Commande publique : clauses et critères environnementaux sont désormais obligatoires dans presque tous les cas
Par Franck Lemarc
La loi Climat et résilience du 21 août 2021 prévoyait, à l’article 35, une importante évolution des règles de la commande publique, dont l’entrée en vigueur était fixée cinq ans plus tard, donc le 22 août 2026. Entre-temps, un décret du 2 mai 2022 est venu fixer les règles d’application de ces dispositions, qui sont donc à présent pleinement entrées en vigueur et que les acheteurs publics doivent comprendre. Pour les y aider, le gouvernement a mis en place un certain nombre d’outils pédagogiques.
Des objectifs environnementaux « consacrés »
Jusqu’à présent, le seul critère permettant de décider de l’attribution d’un marché était le prix. Désormais, en application de l’article 35 de la loi Climat et résilience, ce n’est plus le cas. Cet article dispose en effet que « la commande publique participe à l'atteinte des objectifs de développement durable, dans leurs dimensions économique, sociale et environnementale ». C’est une petite révolution : comme l’explique la DAJ (Direction des affaires juridiques de Bercy) dans une fiche rédigée en 2024, « les objectifs de développement durable sont désormais consacrés au sein du titre préliminaire du Code de la commande publique au même niveau que les principes fondamentaux destinés à garantir une libre et égale concurrence entre les entreprises ».
En plus du critère « coût », il faudra donc désormais introduire un critère basé « sur les caractéristiques environnementales de l’offre ». Par ailleurs, des clauses devront être déterminées pour préciser les conditions d’exécution du contrat en lien avec l’environnement.

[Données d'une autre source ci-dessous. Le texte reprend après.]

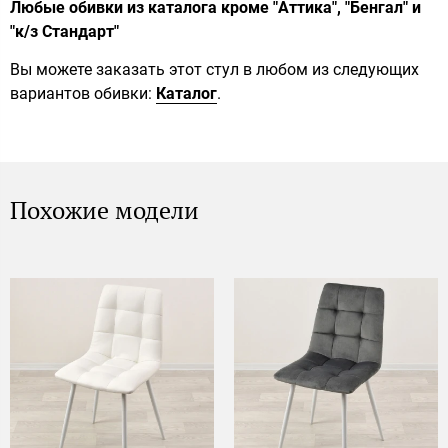
Любые обивки из каталога кроме "Аттика", "Бенгал" и
"к/з Стандарт"
Вы можете заказать этот стул в любом из следующих
вариантов обивки:
Каталог
.
Похожие модели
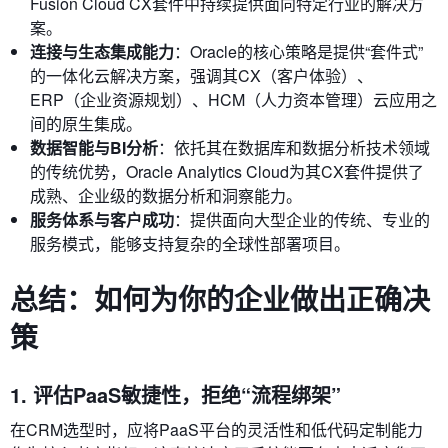
Fusion Cloud CX套件中持续提供面向特定行业的解决方
案。
连接与生态集成能力
：Oracle的核心策略是提供“套件式”
的一体化云解决方案，强调其CX（客户体验）、
ERP（企业资源规划）、HCM（人力资本管理）云应用之
间的原生集成。
数据智能与BI分析
：依托其在数据库和数据分析技术领域
的传统优势，Oracle Analytics Cloud为其CX套件提供了
成熟、企业级的数据分析和洞察能力。
服务体系与客户成功
：提供面向大型企业的传统、专业的
服务模式，能够支持复杂的全球性部署项目。
总结：如何为你的企业做出正确决
策
1. 评估PaaS敏捷性，拒绝“流程绑架”
在CRM选型时，应将PaaS平台的灵活性和低代码定制能力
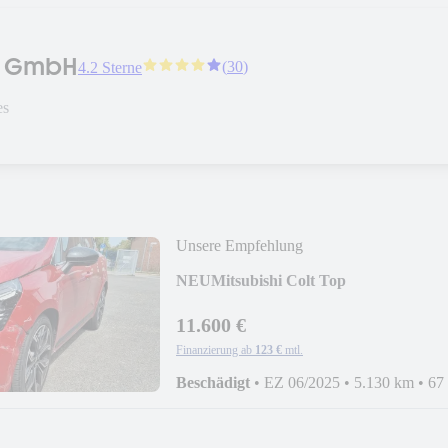
t GmbH
(
30
)
4.2 Sterne
es
Unsere Empfehlung
NEU
Mitsubishi Colt Top
11.600 €
Finanzierung ab
123 €
mtl.
Beschädigt
•
EZ 06/2025
•
5.130 km
•
67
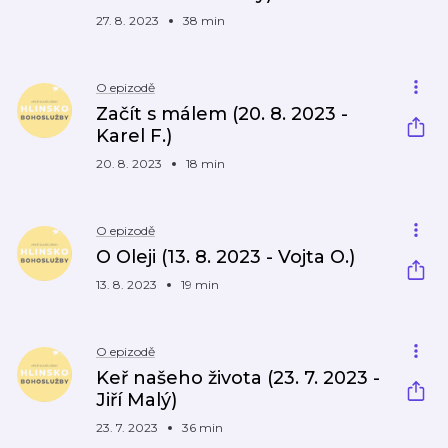
27. 8. 2023
38 min
O epizodě
Začít s málem (20. 8. 2023 -
Karel F.)
20. 8. 2023
18 min
O epizodě
O Oleji (13. 8. 2023 - Vojta O.)
13. 8. 2023
19 min
O epizodě
Keř našeho života (23. 7. 2023 -
Jiří Malý)
23. 7. 2023
36 min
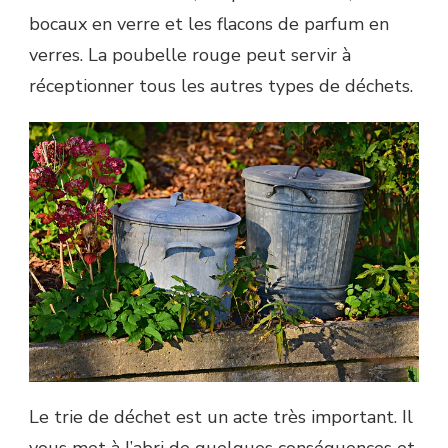
bocaux en verre et les flacons de parfum en
verres. La poubelle rouge peut servir à
réceptionner tous les autres types de déchets.
Le trie de déchet est un acte très important. Il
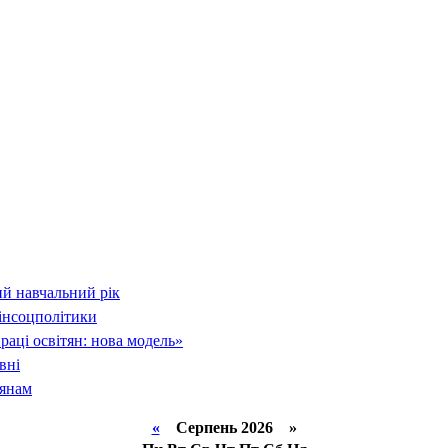
й навчальний рік
інсоцполітики
раці освітян: нова модель»
вні
тянам
«
Серпень 2026 »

Pour les procédures formalisées, au-delà d’un certain seuil, des clauses devront également être ajoutées en lien avec le social et l’emploi.
Critères d’attribution
Il est maintenant obligatoire pour les acheteurs et les autorités concédantes de retenir au moins un critère d’attribution prenant en compte les caractéristiques environnementales de l’offre. Comme le précise la DAJ : « Même si l’acheteur fait le choix de ne retenir qu’un seul critère de sélection, seul le critère du coût global intégrant nécessairement des considérations environnementales ou fondé sur le coût du cycle de vie pourra désormais être retenu ».
Dans une fiche synthétique publiée plus récemment, la DAJ précise qu’il convient « de privilégier un critère suffisamment discriminant (et) une pondération suffisamment élevée afin de ne pas priver les critères de leur portée ». La DAJ estime que la pondération du critère portant sur la valeur environnementale de l’offre ne doit pas être inférieure à 10 %.
La DAJ recommande de fixer des critères précis : par exemple, ce critère permettra de tenir compte de la part de produits écolabellisés proposée ou de celle de produits recyclés.
Pour aider les acheteurs à mettre en place des critères en la matière, rappelons que Bercy a ouvert un site contenant une véritable boîte à outils (achats-durables.gouv.fr).
Clauses environnementales
Quant à la clause environnementale, elle concerne l’exécution du contrat. Qu’il s’agisse d’un contrat sans publicité ni mise en concurrence, d’une procédure adaptée ou d’une procédure formalisée, cette clause est désormais obligatoire. Par exemple, il peut s’agir d’exiger du titulaire qu’il s’engage à mettre en œuvre, lors de l’exécution du contrat, un plan de gestion des déchets.
Pour les contrats sans publicité ni mise en concurrence, cette clause n’a pas à être formalisée par écrit si l’achat est inférieur à 25 000 euros HT. Néanmoins, précise la DAJ, « l’acheteur doit faire son possible, et donc mettre tout en œuvre, pour que les prestations commandées intègrent (les) objectifs environnementaux ».
Clauses sociales
Enfin, dans le cas des marchés en procédure formalisée ou de contrats de concession d’une valeur supérieure aux seuils européens (216 000 euros pour les fournitures et services et 5 404 000 euros pour les travaux), en plus de la clause et du critère environnementaux, il faut obligatoirement ajouter une clause sociale – par exemple le fait d’employer une part de salariés en insertion.
Il est également possible – mais non obligatoire – d’insérer un critère social, c’est-à-dire « un critère d’attribution relatif à la performance sociale ou sociétale de l’offre ».
Ces nouvelles dispositions, assez complexes, ne sont naturellement que résumées ici à grands traits. Pour les comprendre plus en profondeur, le Commissariat général au développement durable (CGDD) organise le 29 septembre un webinaire permettant de faire le tour de « ce qui change pour les contrats de la commande publique » avec l’application de ces nouvelles règles.